Uterine Transplants

Hope for Women as Doctors Will Attempt World's First Womb Transplant

© Joanna Karpasea-Jones

Pregnant Uterus, Bianca de Blok

Medics will be attempting to transplant a whole uterus, for the first time in history.

Doctors in the USA are planning to be the first medical professionals ever to attempt to transplant a whole uterus into the body of an infertile woman. Screening has already begun to establish which women will be suitable candidates for the surgery.

The organs would come from donors who are deceased. The recipient would have to take a battery of anti-rejection drugs, the same as any other transplant patient, to ensure her body did not reject the new uterus. Doctors would wait 3 or 4 months after the operation to make sure that it has worked and the organ is functioning, before they would commence with fertility treatment using the recipient's previously fertilized, frozen embryos.

If a pregnancy is achieved and if it goes to term, the fetus would be delivered by caesarean section at which time the transplanted uterus would also be removed, to miminise risk to the mother.

All of this is highly speculative, however, as they don't actually know whether any of it is possible. It was attempted in Saudi Arabia in 2000, on a 26 year old woman who became infertile after the birth of her first child. She had had a post-partum haemorhage and doctors had to do an emergency hysterectomy to save her life. She received the donor uterus from a 46 year old woman, but unfortunately the experiment failed after eventual organ rejection and did not produce a pregnancy. The uterus had to be removed.
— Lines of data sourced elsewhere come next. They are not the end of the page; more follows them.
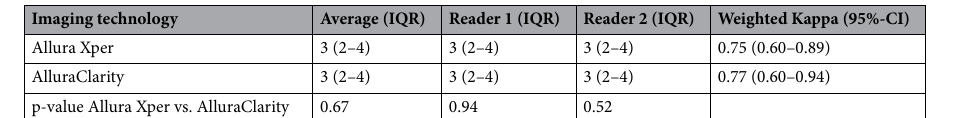
Table 4. DSA image quality of adrenal venograms. Data presented as mean with interquartile range (IQR) or with 95% confidence intervals (CI); * = significant. Image quality was graded as follows: 1, poor; 4, excellent.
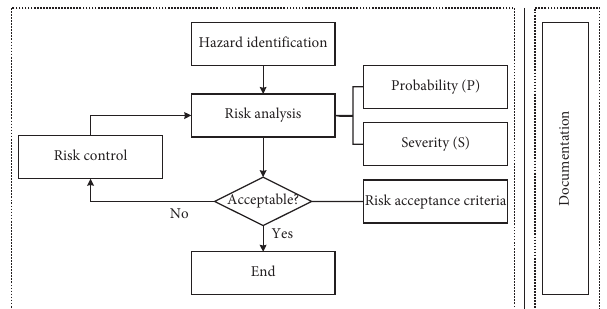
Figure 1: General process of safety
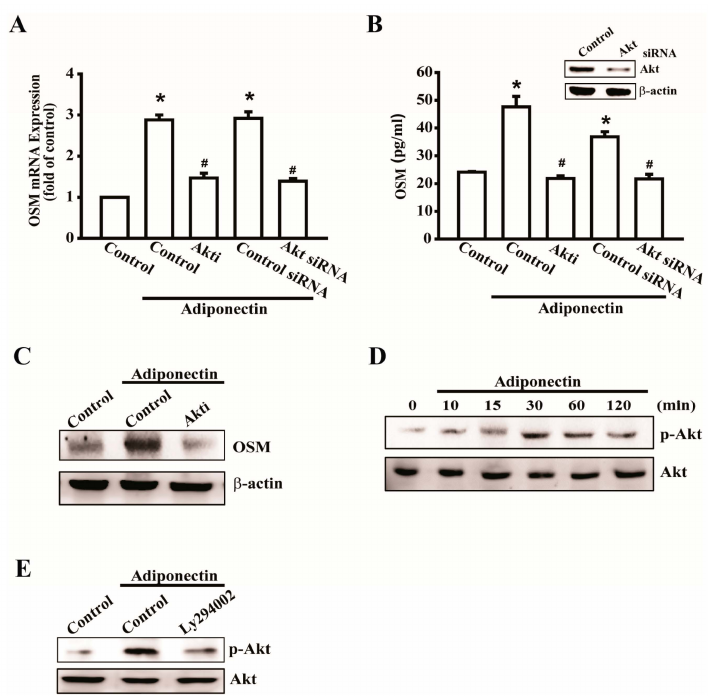
Figure 3. Involvement of Akt in adiponectin-induced OSM expression in osteoblasts. ( A ) Osteoblasts were pretreated with Akt inhibitors (Akti) (20 µ M) or transfected with Akt siRNA (0.5 nM) for 24 h followed by stimulation with adiponectin (100 ng/mL), OSM expression was measured by qPCR ( n = 6); ( B ) Cells were transfected with Akt siRNA (0.5 nM) for 24h, the protein level of Akt was measured by Western blot ( upper-panel ), and supernatant medium was collected to measure OSM expression by ELISA assay ( lower-panel ) ( n = 5); ( C ) Cells were pretreated with Akti (20 µ M) for 30 min followed by stimulation with adiponectin (100 ng/mL), the protein level of OSM was measured by Western blot ( n = 5); ( D ) Osteoblasts were incubated with adiponectin (100 ng/mL) in time intervals, and phosphate-PI3K expression was investigated by Western blot ( n = 4); ( E ) Cells were pretreated with PI3K inhibitor, LY294002 (10 µ M), for 30 min followed by stimulation with adiponectin (100 ng/mL), phosphate-Akt expression was investigated by Western blot ( n = 5). Results are expressed as mean ˘ S.E.M. *, p < 0.05 compared with control; # , p < 0.05 compared with adiponectin-treated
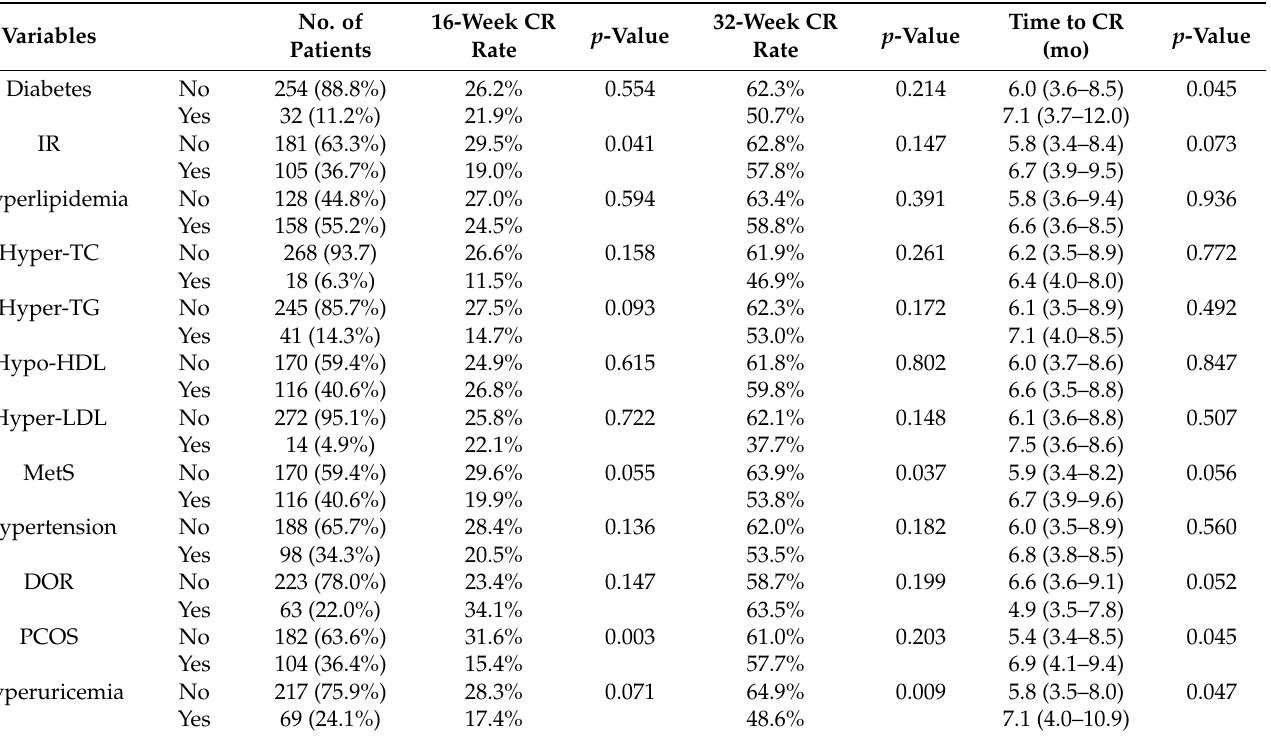
Table 4. Metabolic factors associated with fertility-sparing treatment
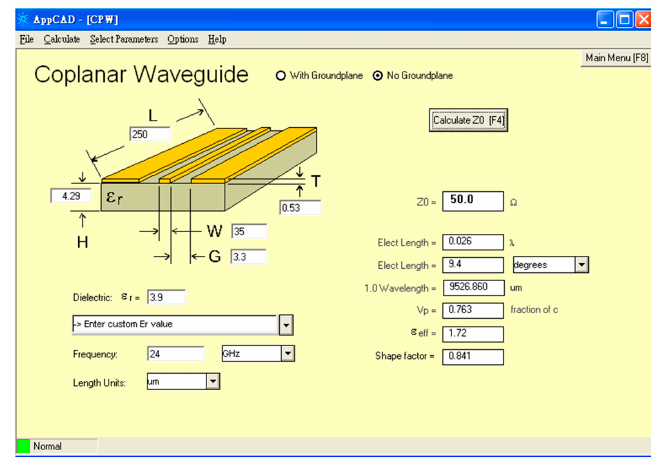
Figure 5. Simulation of characteristic impedance for the coplanar waveguide (CPW). Table. 1 Characteristics of the coplanar waveguide (CPW).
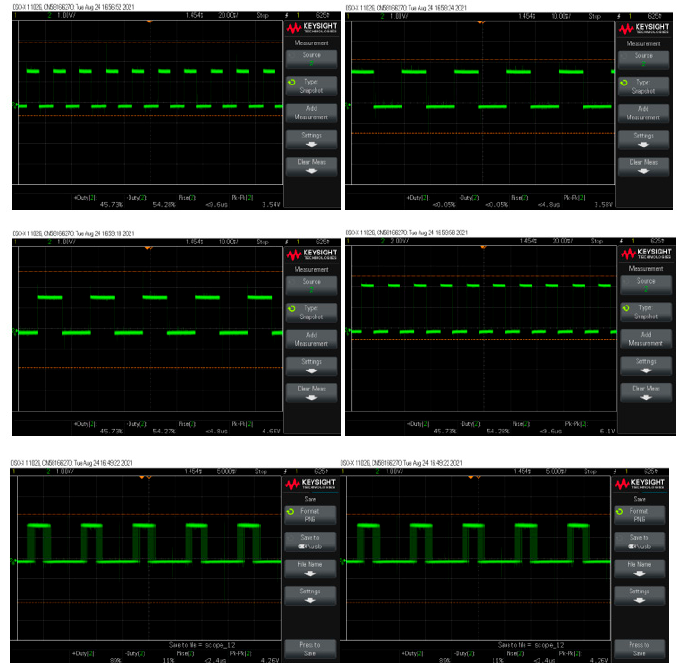
Figure 21. Gate pulses for switches S 1 –S 6 .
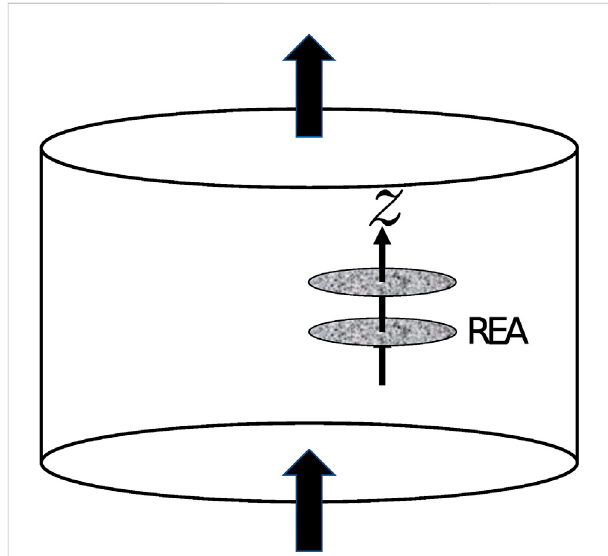
FIGURE 1 A porous plug in the form of a cylinder. There is a mixture of two immiscible fl uids fl owing through it inthedirectionofthecylinder axis under steady-state conditions. Two disks orthogonal to the cylinder axis are further imagined. These are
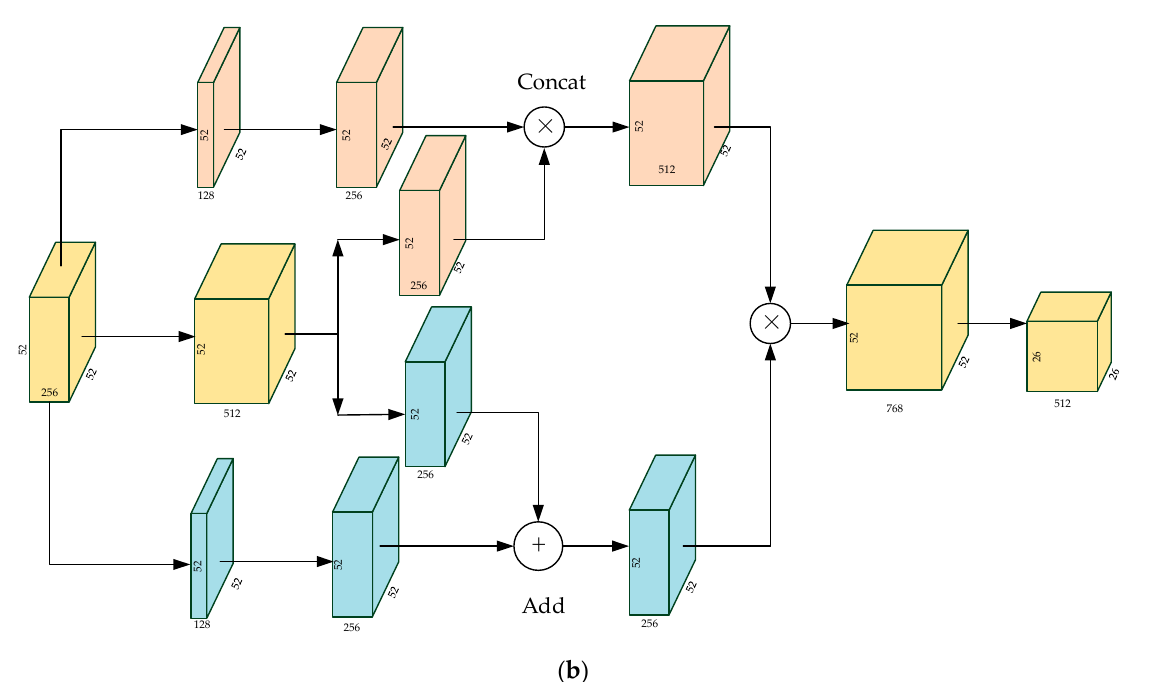
Figure 8. The structures of Dual Path Feature Enhancement Modules (DPFE). ( a ) DPFE 1. ( b ) DPFE 2.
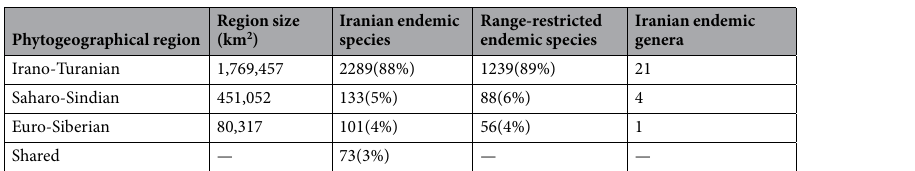
Region size (km 2 )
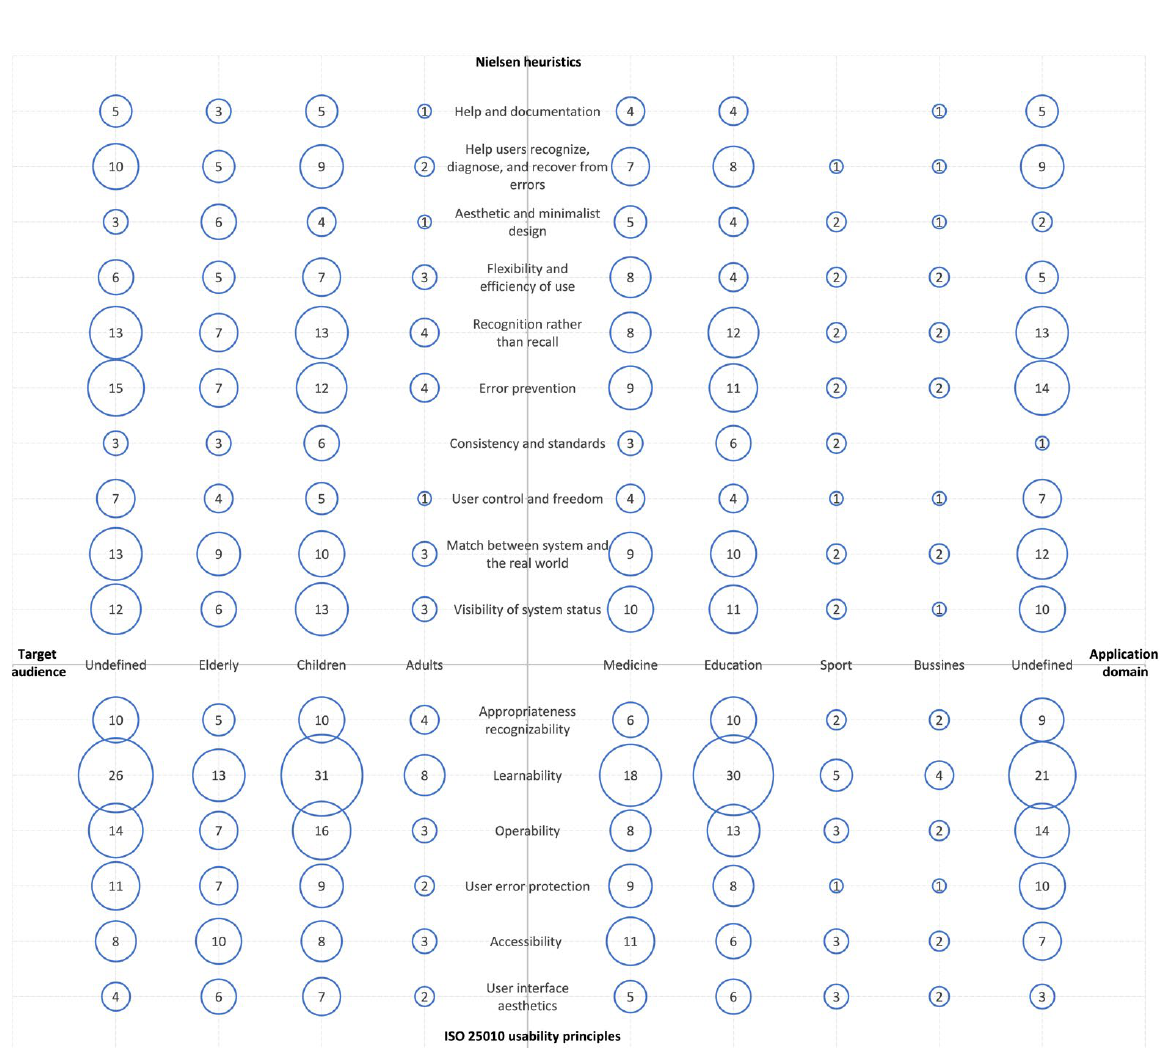
Figure 7. The number of recommendations (before merging similar ones) with respect to gamified system target audience, application domain and the nature of the recommendations provided in the publication.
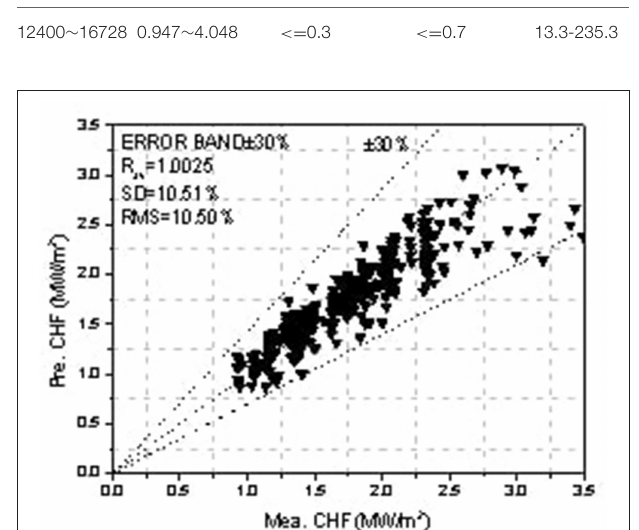
FIGURE 6 | Comparison of predicted and experimental CHF values by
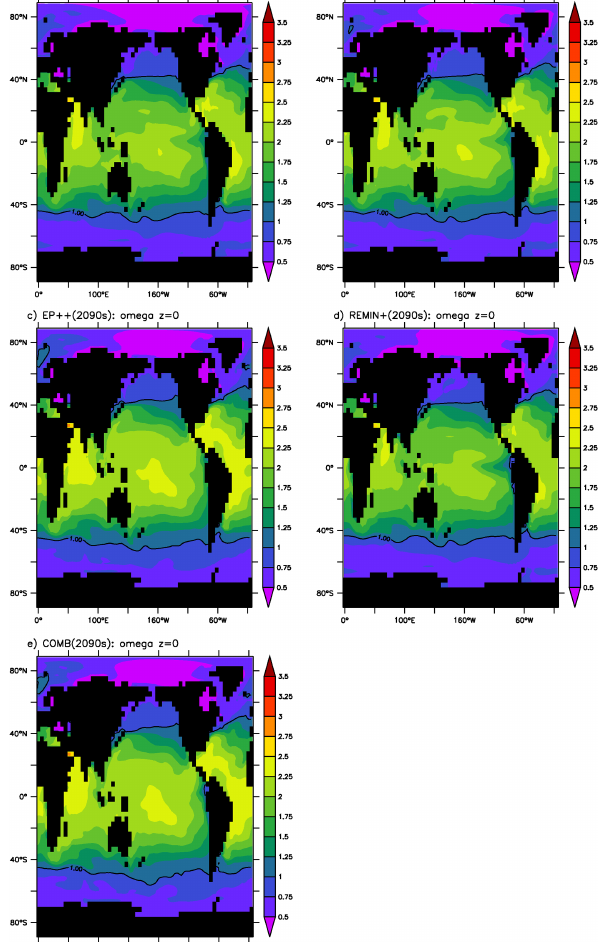
Figure 5. Annual mean surface aragonite saturation state during the 2090–2100 period for (a) REF; (b) EP+; (c) EP++; (d) REMIN+; and (e) COMB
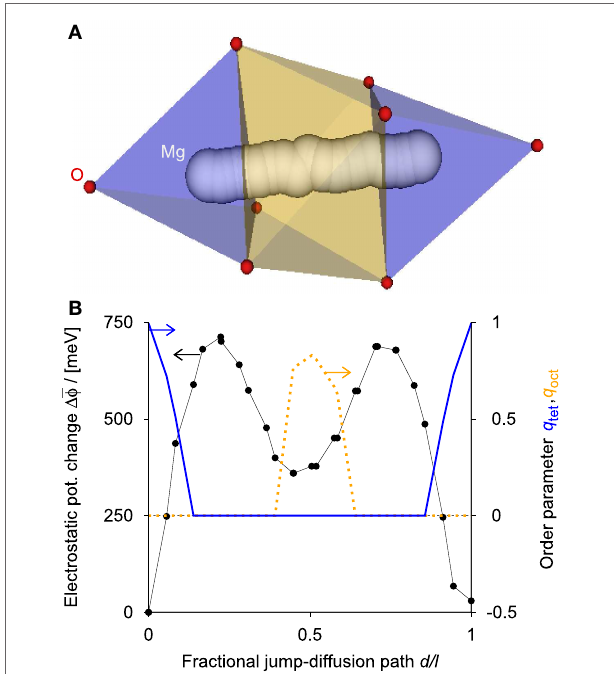
FIGURE 11 | (A) A magnesium ion (white spheres) hops in Mn 2 O 4 -spinel from a site at which it is coordinated by four oxygen atoms (red spheres) in a tetrahedral manner (blue polyhedron) through an intermediate O-octahedron (orange) back into a tetrahedral site. (B) Change in electrostatic potential, ∆¯ φ (left abscissa, black circles and line) and tetrahedral (blue solid line), q tet , as well as octahedral order parameter (orange dotted line), q oct (both: right abscissa) as functions of the fractional jump-diffusion path, d / l . Note that the electrostatic potential is averaged over a spherical volume of radius 1.475Å; Zimmermann and co-workers are currently aiming to publish the underlying method. Furthermore, our diffusion path characterization method is robust as the additional spinel examples in the Supplemental Material (Figure S2 in Supplementary Material)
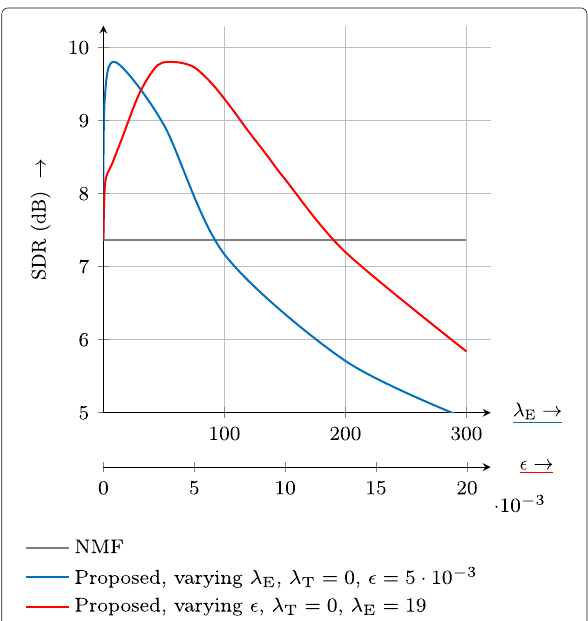
Fig. 8 Performance for varying λ E and (cid:5) . For this experiment, K = 20, K S = 20, SNR = 3 dB is chosen and ego-noise caused by movements of Sequence I is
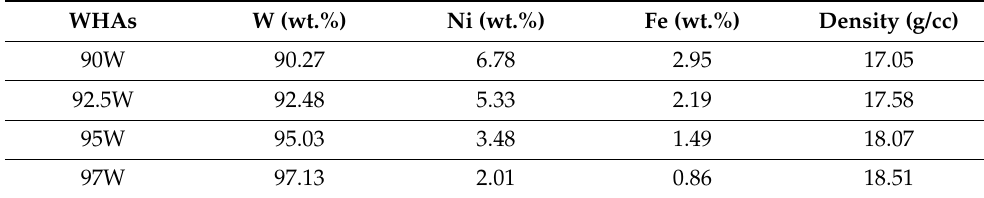
Table 1. The nominal compositions and density of the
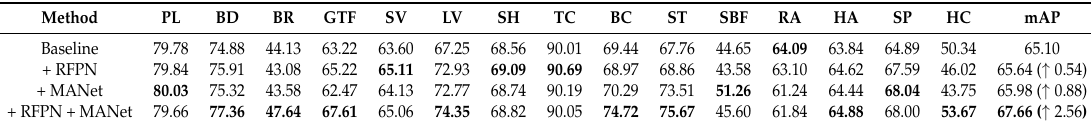
Table 5. Results of ablative study of different component in RADet. The +RFPN means that we replace the FPN in baseline with our proposed Refine Feature Pyramid Network, and +MANet means that we add our proposed Multi-layer Attention Network to baseline. The short names here are the same as that in Table 2. Bold numbers in Tables means the best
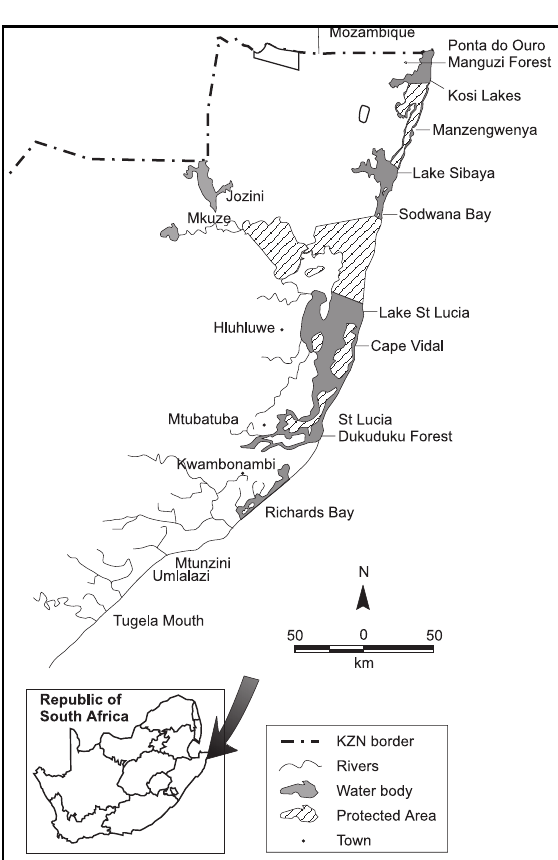
Fig. 1. Map of northern KwaZulu/Natal showing the main conser- vation protected areas and localities important in the known dis- tribution of B.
The procedure has been successful in mice and even resulted in mice pups, but mice are a long way off from humans. The transplanted wombs also did not reject in rabbits and pigs, but these species did not produce babies.

Researchers are unwilling to admit defeat and will be trying again, this time in America, against some opposition.

The proposed operation offers a glimmer of hope to women who have had hysterectomies or who have no fallopian tubes, or whose own womb would be unable to carry a baby to term, for instance, through being an abnormal shape. But those who oppose the idea say that it's too radical and that, unlike a heart transplant, uterine transplants would not be done to save lives. Infertility is not life threatening, whereas a failed heart is.

For women without the chance of carrying their own biological child, this represents their only opportunity to be pregnant, and for some, this might be worth the risks of undergoing such drastic surgery.